What is needed:
Your reply should be made up of every line in the records below that holds the string "FILORGA".

[Start of section]

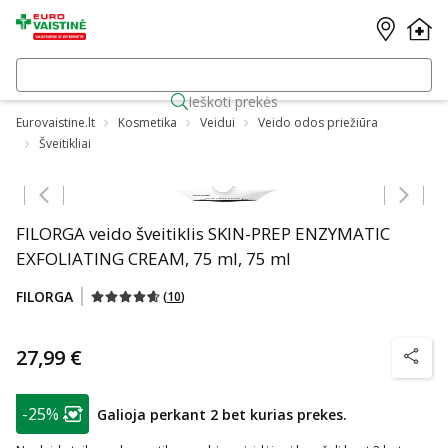
Ieškoti prekės
Eurovaistine.lt
Kosmetika
Veidui
Veido odos priežiūra
Šveitikliai
Praleisti karuselę
FILORGA veido šveitiklis SKIN-PREP ENZYMATIC
EXFOLIATING CREAM, 75 ml, 75 ml
FILORGA
(
10
)
27,99 €
patarim
patarimas
-25%
Galioja perkant 2 bet kurias prekes.
Lojalumo klubo narių nuolaida
:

[End of section]

Written response:
FILORGA veido šveitiklis SKIN-PREP ENZYMATIC
FILORGA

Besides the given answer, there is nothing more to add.